Empurraram o carrinho por ruas secundárias e através dos trilhos da ferrovia e saíram de novo na estrada principal do outro lado da cidade. Quando passavam pelo último dos tristes edifícios de madeira alguma coisa passou assobiando ao lado de sua cabeça e ricocheteou com barulho na rua e se fragmentou contra a parede do bloco de edifícios do outro lado. Ele agarrou o menino e se jogou sobre ele e agarrou o carrinho para puxá-lo para junto deles. O carrinho virou e caiu espalhando a lona e os cobertores na rua. Numa janela mais no alto da casa ele pôde ver um homem apontando um arco para eles e empurrou a cabeça do menino para baixo e tentou cobri-lo com seu corpo. Ouviu o som vibrante da corda do arco e sentiu uma dor aguda e quente na perna. Ah seu imbecil, ele disse. Seu imbecil. Agarrou os cobertores removendo-os para um dos lados e estendeu a mão e pegou a pistola sinalizadora e se levantou e empunhou-a e descansou o braço na lateral do carrinho. O menino se agarrava a ele. Quando o homem voltou a aparecer entre a moldura da janela para disparar novamente com o arco ele atirou. O clarão subiu como um foguete na direção da janela num longo arco branco e puderam ouvir o homem gritando. Ele agarrou o menino e o empurrou para baixo e arrastou os cobertores para cima dele. Não se mexa, falou. Não se mexa e não olhe. Ele puxou os cobertores pela rua procurando o estojo da pistola sinalizadora. Finalmente o estojo escorregou para fora do carrinho, ele o agarrou, abriu e tirou dali os cartuchos, e recarregou a pistola e fechou a culatra e colocou o resto dos cartuchos no bolso. Fique bem aí onde você está, sussurrou. Deu uns tapinhas no menino através dos cobertores e se levantou e correu mancando pela rua.

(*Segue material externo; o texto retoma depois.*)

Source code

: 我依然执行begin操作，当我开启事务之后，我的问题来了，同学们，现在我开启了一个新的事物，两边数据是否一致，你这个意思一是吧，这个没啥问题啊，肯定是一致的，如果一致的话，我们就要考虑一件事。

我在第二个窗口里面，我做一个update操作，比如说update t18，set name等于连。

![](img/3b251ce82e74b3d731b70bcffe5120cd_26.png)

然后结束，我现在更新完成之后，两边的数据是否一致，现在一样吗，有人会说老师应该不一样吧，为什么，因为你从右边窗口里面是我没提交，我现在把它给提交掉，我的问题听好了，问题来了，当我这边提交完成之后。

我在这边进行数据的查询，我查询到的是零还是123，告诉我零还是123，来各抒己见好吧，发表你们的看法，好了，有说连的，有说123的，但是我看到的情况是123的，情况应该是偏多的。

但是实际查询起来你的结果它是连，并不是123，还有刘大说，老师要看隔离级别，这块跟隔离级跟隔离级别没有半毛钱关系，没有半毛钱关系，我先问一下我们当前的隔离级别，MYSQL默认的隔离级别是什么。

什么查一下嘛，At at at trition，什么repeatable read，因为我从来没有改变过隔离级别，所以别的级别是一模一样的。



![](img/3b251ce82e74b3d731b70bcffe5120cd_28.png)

Entrou na casa pela porta dos fundos com a pistola de sinalização empunhada na altura da cintura. A casa tinha sido despida de tudo a ponto de aparecerem os caibros verticais das paredes. Ele atravessou a sala de estar e ficou parado no pé da escada. Pôs-se a escutar para saber se havia movimento no andar de cima. Olhou pela janela da frente para onde o carrinho estava caído na rua e depois subiu a escada.